Why do you put quotes around "rich Western countries" in that context?
I used quotation marks because it's a verbatim quote from your comment.
Unlimited growth in unsustainable.
Yes, this should be obvious. Yet capitalism in its current form is predicated on perpetual growth. This leads to the awkward realisation that capitalism as we know it is unsustainable.
Consumption and disposal are sustainable. The question is at what point does consumption and disposal become unsustainable or too harmful to warrant it.
There are a lot of signs that we're on the wrong side of the threshold already.
Your implied argument is fallacious: there's no reason e-waste must necessarily be thrown into a heap and burned and the runoff leached into the water table
If you factored in the cost of dealing with e-waste responsibly, things would become a lot more expensive.
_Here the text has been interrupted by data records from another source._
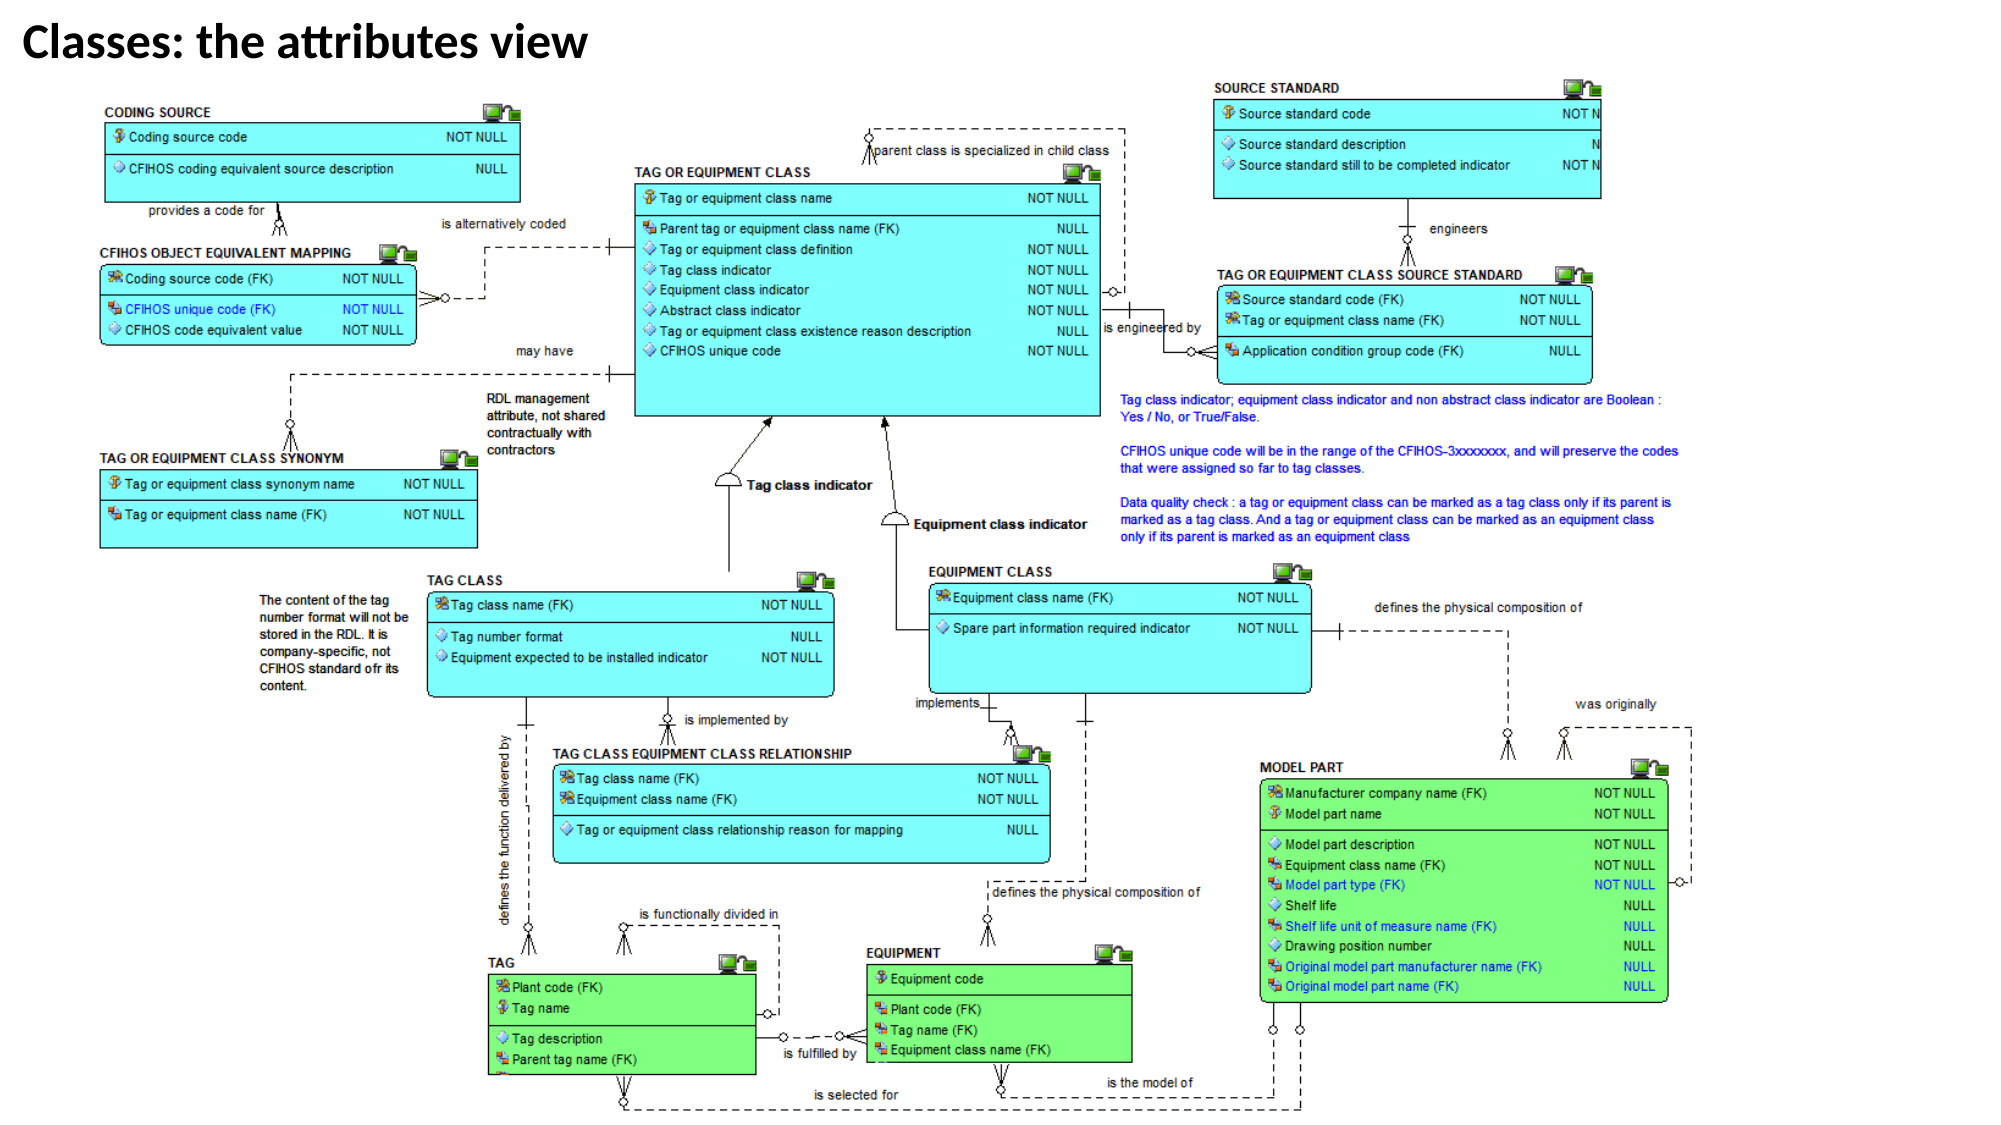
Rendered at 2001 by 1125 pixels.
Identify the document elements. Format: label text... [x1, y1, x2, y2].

picture [85, 77, 1703, 1118]
text_box Classes: the attributes view [7, 1, 604, 77]
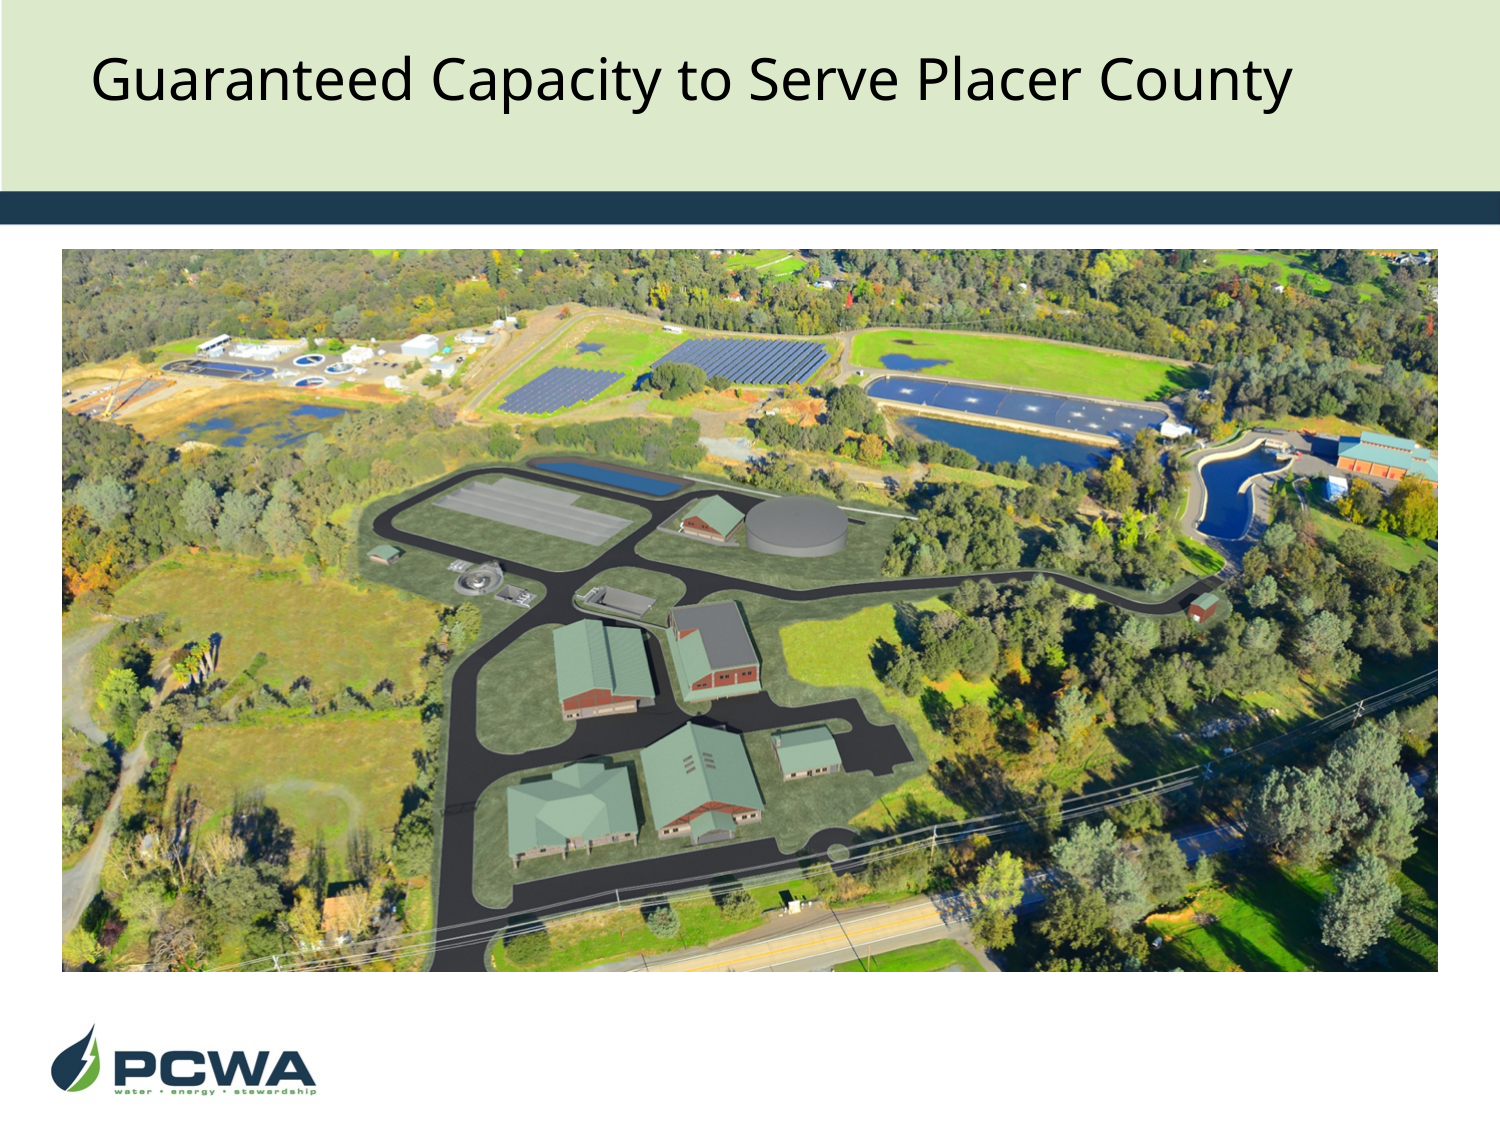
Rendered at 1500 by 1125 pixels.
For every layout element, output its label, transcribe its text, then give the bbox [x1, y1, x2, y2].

title Guaranteed Capacity to Serve Placer County [75, 37, 1438, 188]
picture [0, 0, 1500, 1125]
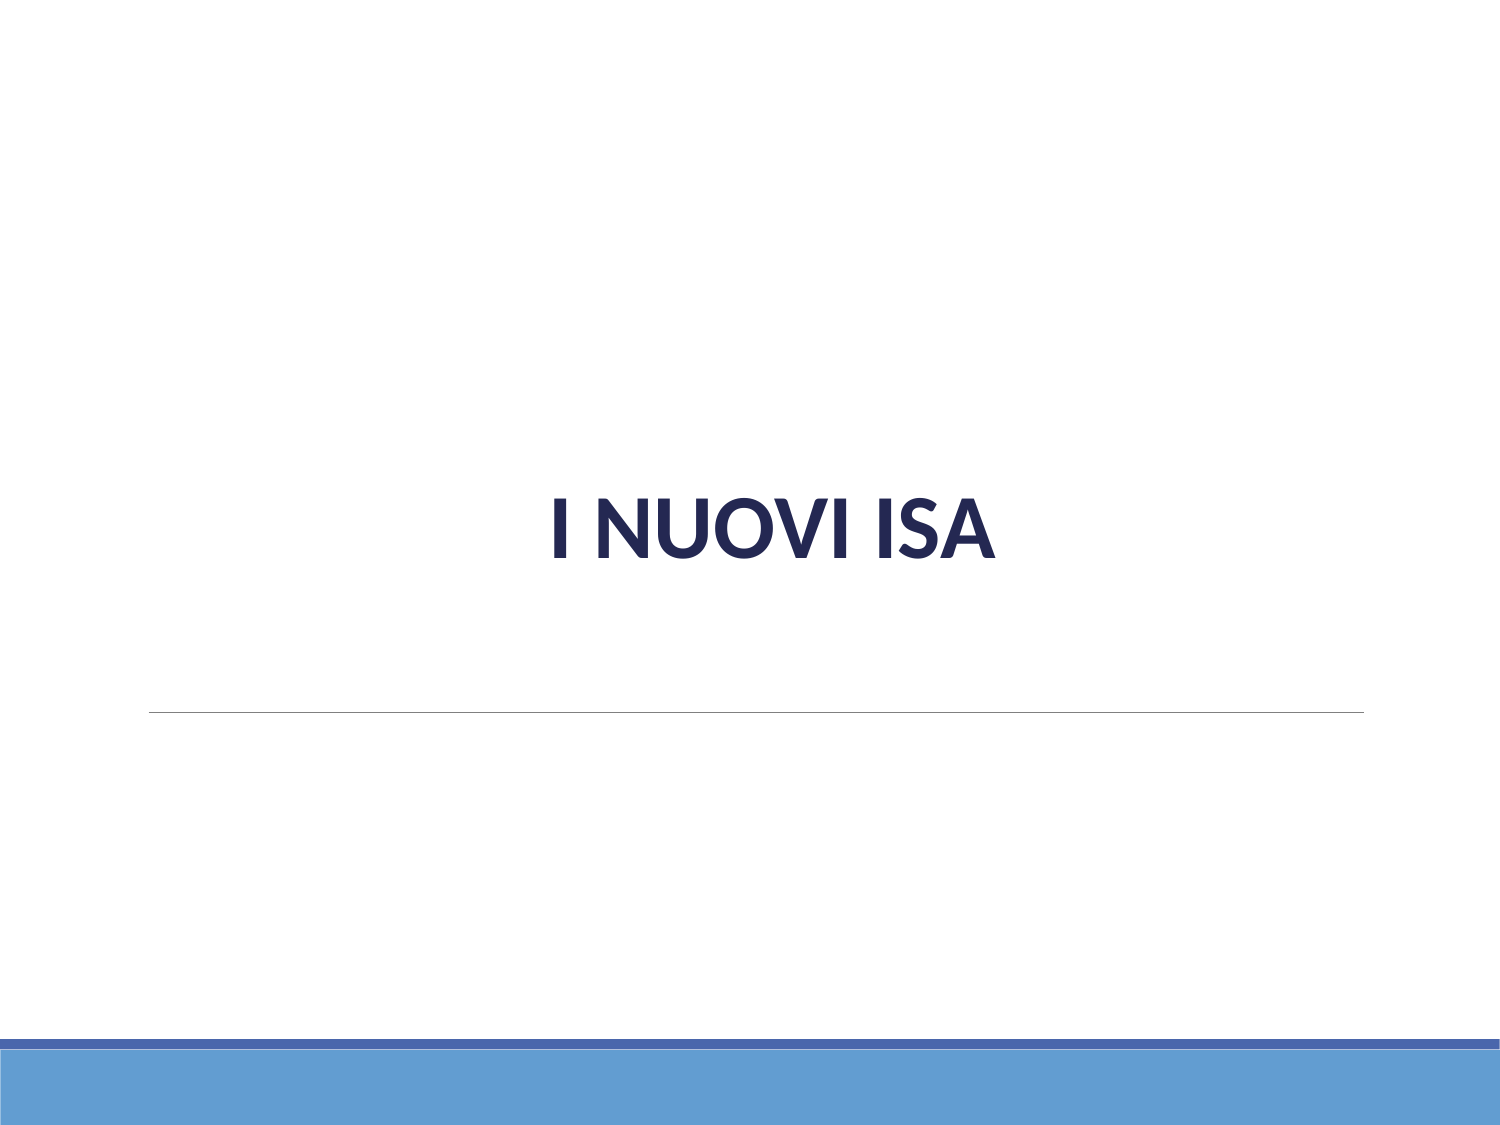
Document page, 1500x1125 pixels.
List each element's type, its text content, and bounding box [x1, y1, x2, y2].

text_box I NUOVI ISA [134, 401, 1410, 643]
But people will ignore externalities until they have a gun pointed at their head.
You're being disingenuous. What you're referring to as "rich Western countries" outsource manufacturing to places like China, and deal with masses of waste by dumping it wherever they can get away with it. Then you want to blame the countries manufacturing the goods for the emissions/waste from manufacturing (rather than the actual users of the goods), and blame the countries where the waste is dumped (rather than the source of the waste). If you cut the consumption, you'd no longer have the waste.
The problem is excess consumption. People in the third world don't consume anywhere near as much, and hence have less impact overall than a far smaller number of people in rich countries. Removing every Indian wouldn't solve the problem, because they aren't the ones creating the waste.